В жанровом отношении тексты Льва Осповата тоже, при всей их кажущейся традиционности, весьма неожиданны. Они “многоэтажны”.
Во-первых, это классические мемуары: автору “что вспомнилось” — то он и пишет. Во-вторых, это классическое “эссе”, причем в исконном, монтеневском смысле: напомню, что монтеневские “Опыты” и стали этимоном русского слова “эссе”. Иначе говоря: книга представляет собой собрание отдельных мыслей, наблюдений, воспоминаний, объединенных в четыре раздела: “Из детства-отрочества”, “В годы войны”, “Послевоенное”, “Всякая всячина”. Если не брать в расчет некий хронологизм книги Льва Осповата, то принцип тот же, что у Монтеня. Конечно, на ум тут же приходят розановские “Опавшие листья”, а также и всевозможные “Камешки на ладони”.
Однако все эти “опавшие камешки” у Льва Осповата “жестко” эпизированы. Каждое мини-эссе — яркая и интересная микроэпопея, часто даже в хармсовском духе, например:
Двадцать второго июня
она позвонила подруге
и закричала:
— Анька, война!
А в ответ:
— Я тебе больше скажу.
Сема
женился!
Как видим, Лев Осповат понимает, что эпос может быть как крайне длинен, так и крайне короток. Если уж на то пошло, эпитафия — это тоже эпический жанр. Кстати, на одном из московских кладбищ есть могила известного шулера, на которой увековечена эпитафия: “Я — пас”. Это — в “осповатовском” духе.

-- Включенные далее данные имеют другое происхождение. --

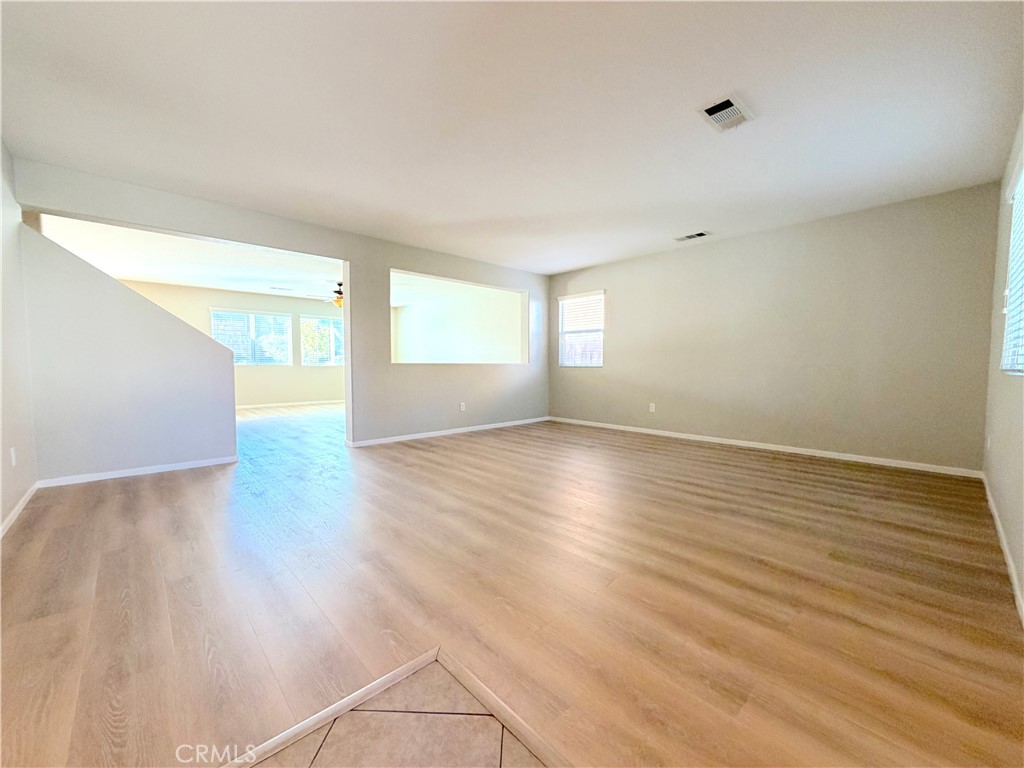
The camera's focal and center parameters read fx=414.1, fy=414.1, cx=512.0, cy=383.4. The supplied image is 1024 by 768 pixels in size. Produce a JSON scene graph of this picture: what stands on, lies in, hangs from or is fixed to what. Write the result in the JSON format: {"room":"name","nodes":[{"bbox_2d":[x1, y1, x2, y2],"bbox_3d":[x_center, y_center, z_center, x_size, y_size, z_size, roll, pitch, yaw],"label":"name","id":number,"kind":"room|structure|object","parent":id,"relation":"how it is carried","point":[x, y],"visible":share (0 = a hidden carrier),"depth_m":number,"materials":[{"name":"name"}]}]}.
{"room":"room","nodes":[
{"label":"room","id":0,"kind":"room"},
{"bbox_2d":[0,141,38,534],"bbox_3d":[-2.115,-0.321,1.353,0.142,2.476,5.371,-3,4,-43],"label":"left wall","id":1,"kind":"structure","parent":0,"point":[1,517],"depth_m":2.77,"materials":[{"name":"white paint"}]},
{"bbox_2d":[9,446,16,465],"bbox_3d":[-3.219,0.470,2.670,0.012,0.116,0.074,-3,4,-43],"label":"wall socket","id":2,"kind":"object","parent":1,"relation":"attached to","point":[13,461],"visible":0.98,"depth_m":2.66,"materials":[{"name":"white plastic"}]},
{"bbox_2d":[0,481,38,538],"bbox_3d":[-2.169,0.863,1.598,0.014,0.074,4.414,-3,4,-43],"label":"baseboard","id":3,"kind":"structure","parent":1,"relation":"attached to","point":[20,506],"depth_m":2.63,"materials":[{"name":"white paint"}]},
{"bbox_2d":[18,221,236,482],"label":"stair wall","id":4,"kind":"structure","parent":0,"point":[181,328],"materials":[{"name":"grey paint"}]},
{"bbox_2d":[35,455,237,487],"bbox_3d":[-3.243,0.762,3.677,1.282,0.064,0.014,-3,4,-43],"label":"baseboard","id":5,"kind":"structure","parent":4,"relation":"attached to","point":[130,474],"depth_m":3.60,"materials":[{"name":"white paint"}]},
{"bbox_2d":[114,278,345,406],"bbox_3d":[-5.316,-0.721,9.076,6.195,2.451,0.150,-3,4,-43],"label":"far room wall","id":6,"kind":"structure","parent":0,"point":[263,297],"depth_m":8.93,"materials":[{"name":"beige paint"}]},
{"bbox_2d":[210,309,291,365],"bbox_3d":[-5.626,-0.957,8.891,1.461,1.160,0.138,-3,4,-43],"label":"window","id":7,"kind":"structure","parent":6,"relation":"in","point":[244,362],"depth_m":8.88,"materials":[{"name":"white glass"}]},
{"bbox_2d":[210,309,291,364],"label":"window blind","id":8,"kind":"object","parent":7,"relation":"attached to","point":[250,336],"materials":[{"name":"white plastic"}]},
{"bbox_2d":[234,399,345,409],"bbox_3d":[-5.372,0.477,8.908,5.199,0.084,0.015,-3,4,-43],"label":"baseboard","id":9,"kind":"structure","parent":6,"relation":"attached to","point":[266,405],"depth_m":9.26,"materials":[{"name":"white paint"}]},
{"bbox_2d":[300,314,343,365],"bbox_3d":[-4.298,-0.999,9.909,1.409,1.198,0.135,-3,4,-43],"label":"window","id":10,"kind":"structure","parent":6,"relation":"in","point":[331,330],"depth_m":9.72,"materials":[{"name":"white glass"}]},
{"bbox_2d":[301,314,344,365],"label":"window blind","id":11,"kind":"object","parent":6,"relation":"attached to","point":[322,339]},
{"bbox_2d":[35,213,518,304],"bbox_3d":[-3.620,-1.913,7.202,6.686,0.141,5.654,-3,4,-43],"label":"far room ceiling","id":12,"kind":"structure","parent":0,"point":[143,274],"depth_m":6.17,"materials":[{"name":"white paint"}]},
{"bbox_2d":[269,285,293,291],"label":"ceiling vent","id":13,"kind":"object","parent":12,"relation":"attached to","point":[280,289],"visible":0.99,"depth_m":8.12,"materials":[{"name":"white metal"}]},
{"bbox_2d":[301,282,344,305],"bbox_3d":[-3.054,-1.586,7.483,1.227,0.468,1.233,-3,4,-43],"label":"ceiling fan","id":14,"kind":"object","parent":12,"relation":"hanging from","point":[340,297],"visible":0.62,"depth_m":7.35,"materials":[{"name":"metal"}]},
{"bbox_2d":[11,158,548,461],"bbox_3d":[-1.533,-0.522,5.090,5.886,2.476,0.137,-3,4,-43],"label":"partition wall","id":15,"kind":"structure","parent":0,"point":[261,242],"depth_m":4.57,"materials":[{"name":"paint"}]},
{"bbox_2d":[346,416,548,447],"bbox_3d":[-0.644,0.641,5.894,3.467,0.073,0.013,-3,4,-43],"label":"baseboard","id":16,"kind":"structure","parent":15,"relation":"attached to","point":[458,431],"depth_m":5.57,"materials":[{"name":"white paint"}]},
{"bbox_2d":[459,402,465,410],"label":"wall socket","id":17,"kind":"object","parent":15,"relation":"attached to","point":[461,407],"visible":0.99,"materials":[{"name":"white plastic"}]},
{"bbox_2d":[249,658,544,767],"bbox_3d":[-0.178,0.965,0.328,1.554,0.014,1.756,-3,4,-43],"label":"tile floor","id":18,"kind":"structure","parent":0,"point":[355,715],"depth_m":1.09,"materials":[{"name":"beige tile"}]},
{"bbox_2d":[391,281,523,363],"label":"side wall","id":19,"kind":"structure","parent":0,"point":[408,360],"depth_m":8.67,"materials":[{"name":"white paint"}]},
{"bbox_2d":[0,0,1023,272],"bbox_3d":[0.015,-1.680,3.053,6.475,0.124,5.768,-3,4,-43],"label":"ceiling","id":20,"kind":"structure","parent":0,"point":[749,72],"depth_m":2.39,"materials":[{"name":"white paint"}]},
{"bbox_2d":[675,230,709,241],"bbox_3d":[2.084,-1.708,4.805,0.181,0.014,0.360,-3,4,-43],"label":"ceiling vent","id":21,"kind":"object","parent":20,"relation":"attached to","point":[698,235],"visible":0.99,"depth_m":4.79,"materials":[{"name":"white metal"}]},
{"bbox_2d":[697,94,754,131],"bbox_3d":[1.259,-1.590,2.449,0.338,0.019,0.216,-3,4,-43],"label":"ceiling vent","id":22,"kind":"object","parent":20,"relation":"attached to","point":[728,104],"visible":1,"depth_m":2.43,"materials":[{"name":"white metal"}]},
{"bbox_2d":[0,399,1023,767],"bbox_3d":[-1.775,0.769,5.187,7.896,0.106,10.915,-3,4,-43],"label":"wood floor","id":23,"kind":"structure","parent":0,"point":[422,457],"depth_m":1.72,"materials":[{"name":"brown wood"}]},
{"bbox_2d":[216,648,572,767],"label":"floor transition strip","id":24,"kind":"object","parent":23,"relation":"on","point":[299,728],"visible":0.91,"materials":[{"name":"brown wood"}]},
{"bbox_2d":[547,181,997,472],"bbox_3d":[2.341,-0.531,5.299,0.154,2.458,5.189,-3,4,-43],"label":"back wall","id":25,"kind":"structure","parent":0,"point":[622,317],"depth_m":4.33,"materials":[{"name":"paint"}]},
{"bbox_2d":[557,290,603,367],"bbox_3d":[1.118,-0.853,6.661,0.133,1.205,0.871,-3,4,-43],"label":"window","id":26,"kind":"structure","parent":25,"relation":"in","point":[562,302],"depth_m":6.69,"materials":[{"name":"white"}]},
{"bbox_2d":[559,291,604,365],"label":"window blind","id":27,"kind":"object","parent":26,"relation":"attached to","point":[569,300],"visible":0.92,"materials":[{"name":"white plastic"}]},
{"bbox_2d":[648,402,655,412],"bbox_3d":[1.919,0.328,5.690,0.010,0.120,0.073,-3,4,-43],"label":"wall socket","id":28,"kind":"object","parent":25,"relation":"attached to","point":[654,407],"visible":0.99,"depth_m":5.69,"materials":[{"name":"white plastic"}]},
{"bbox_2d":[548,416,980,477],"bbox_3d":[2.262,0.668,5.303,0.013,0.074,4.987,-3,4,-43],"label":"baseboard","id":29,"kind":"structure","parent":25,"relation":"attached to","point":[774,448],"depth_m":4.44,"materials":[{"name":"white paint"}]},
{"bbox_2d":[981,112,1023,615],"bbox_3d":[1.823,-0.328,1.271,5.998,2.487,0.154,-3,4,-43],"label":"right wall","id":30,"kind":"structure","parent":0,"point":[1003,384],"depth_m":2.50,"materials":[{"name":"paint"}]},
{"bbox_2d":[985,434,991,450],"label":"wall socket","id":31,"kind":"object","parent":30,"relation":"attached to","point":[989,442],"visible":0.99,"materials":[{"name":"white plastic"}]},
{"bbox_2d":[981,472,1023,623],"bbox_3d":[1.932,0.868,1.549,5.621,0.078,0.014,-3,4,-43],"label":"baseboard","id":32,"kind":"structure","parent":30,"relation":"attached to","point":[1005,549],"depth_m":2.03,"materials":[{"name":"white paint"}]},
{"bbox_2d":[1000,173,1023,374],"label":"window blind","id":33,"kind":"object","parent":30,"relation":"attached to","point":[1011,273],"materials":[{"name":"white plastic"}]},
{"bbox_2d":[1002,158,1023,373],"bbox_3d":[2.660,-0.624,2.096,1.443,1.201,0.115,-3,4,-43],"label":"window","id":34,"kind":"structure","parent":30,"relation":"in","point":[1022,179],"depth_m":2.45,"materials":[{"name":"white"}]}
]}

Тексты Осповата — это еще и анекдоты. Опять же — в исконном смысле, а именно — “неопубликованное”. Вся книга — собрание очень интересных, забавных и поучительных историй, которые никогда до Осповата записаны не были. В том числе и об известных писателях, политических деятелях и т.д. За более чем восемьдесят лет жизни Лев Осповат накопил их немало. Анекдоты эти не только неопубликованные, но и действительно смешные, например:
У Копелева.
Телефонный звонок.
Нахально схватив
отводную трубку,
слышу радостный голос Льва:
— Лидия Корнеевна? Здравствуйте!
И сухой женский голос:
— Нет, это всего-навсего Анна Андреевна…
В книге есть, как мы уже убедились, точно подмеченные характеры. Что-то есть от чеховских сценок, что-то — от притчи. Что-то — от карнавально-балаганного внешнего комизма, от райка, от местечкового юмора. Иногда глубокая притча сливается с откровенным каламбуром (может быть, “местечковость” этому как раз и помогает):
В сельской школе
ученик отвечает
Варфоломеевскую ночь.
В учебник явно не заглядывал,
повторяет услышанное
на предыдущем уроке.
Он воспроизводит,
а может, и передразнивает
мою патетическую интонацию:
— За одну эту ночь погибло
сорок тыщ бегемотов! —
И — наигрывая патетику:
— Кровь бегемотов текла
по парижским улицам!
И странное дело: казалось бы, перед нами мемуары весьма пожилого человека, почтенного литератора. И речь в них идет о трагиэпической эпохе: коллективизация, Великая Отечественная война, культ личности и т.д., и т.п. Ждешь “роман классический, старинный, отменно длинный, длинный, длинный…”
А книжка, несмотря на все “убеленные седины” Льва Осповата, а вернее, благодаря им, получилась свежая, юная.